In the long lineage of confessional singer-songwriters, Rafay Rashid has quietly emerged with a personal account on his new solo album Kitchen Weapons. Removing the bravado, swagger, and character of his ‘20s-dominating band Ravi Shavi, we glimpse Rashid opening up his journal and like a sommelier on some remote vineyard, pairing those entries with an array of fitting sounds, voices, tempos, and influences.
Opening with “Landlines” – a slow, staccato ballad all in on the downbeat piano, strumming guitars, and minor-fourth-resolved chords – the tone for this album immediately sets this project apart from Ravi Shavi. (I always thought of Ravi Shavi as fully Rashid with a band behind him, but this solo effort leads me to think that Ravi Shavi was a more band-oriented effort and this is something much different.)
“The album is so autobiographical that it only made sense for me to put this out under my own name,” Rashid says. “It’s charged by the fuel of coming to terms with my life as it really was. I think with a band there’s a certain desire to transcend the personal into something universal; this allowed me to just really stick in the pocket of relaying my own personal narrative. Oh, and it’s pretty much a break-up album, but also about addiction and growing up in America as a Pakistani immigrant, so it all just felt too personal to come from anywhere else. Parts of it just felt like writing in a journal.”
For those folks who have come to appreciate the garage pop aura of Ravi Shavi, they will be pleased to hear that same warm, tube-filled reverb sound on this effort. The overall ascetic remains Ravi-Shavi-esque in terms of production and tone, but has an analog feel with stand-out individualistic instrumentation that taps the various talents of Robbie Crowell, Amatto Zinno, Liz Isenberg, Steve Delmonico, Nick Politelli, Florence Wallis, Chris Ryan, and John McCauley of Deer Tick.

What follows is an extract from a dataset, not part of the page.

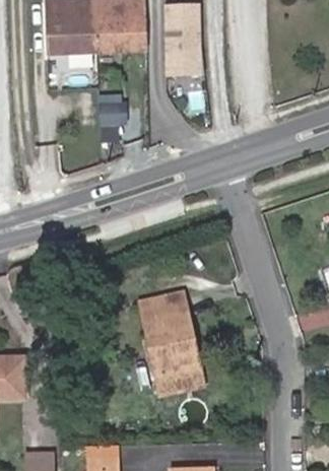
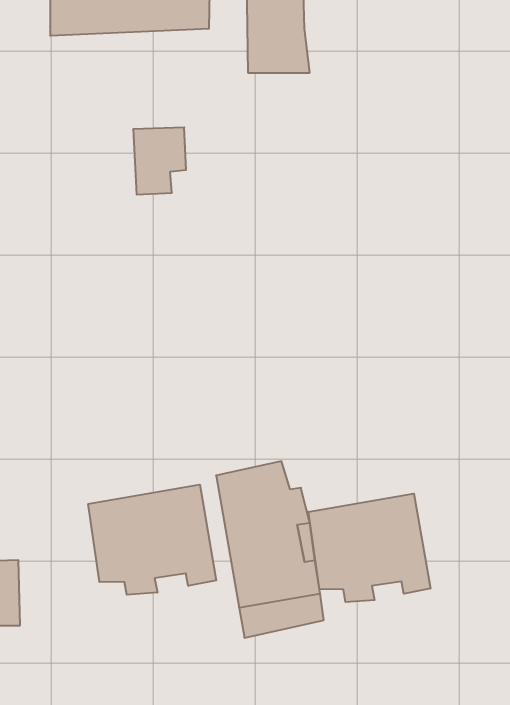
building: none -> [88,485,216,595]
building: none -> [308,494,430,602]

“Dennis Ryan was the mastermind behind the overall production and I trusted his vision completely,” Rashid notes of the producer/engineer/drummer and co-writer of arrangements. “The piano we recorded all the tracks on is slightly out of tune, so maybe that’s my signature piano tone now. I think it fits with how kind of messed up I was at the time of recording it. But, looking back, it was also like a moment of clarity while
writing the songs.”
Each track stands out individually, with “Monogamy” having a kind of ‘60s bedouin, equatorial discotech dub vibe that sounds wide open to live jam sessions and in a snap, the next track “Lizards and Iguanas’’ hits with slinky trombones, soprano sax solos, and duet vocals. Still ahead are tight, almost electronic-sounding drums and simple piano, accordion, and violins, as the tracks play forward. “I think this was the first album to not use my signature beat-up Traynor tube amp,” says Rashid.
The album release show took place July 21 at Machines with Magnets and Rashid is busy promoting the album, touring with Deer Tick, followed by plans to record with Lookers in the fall, and Ravi Shavi this winter.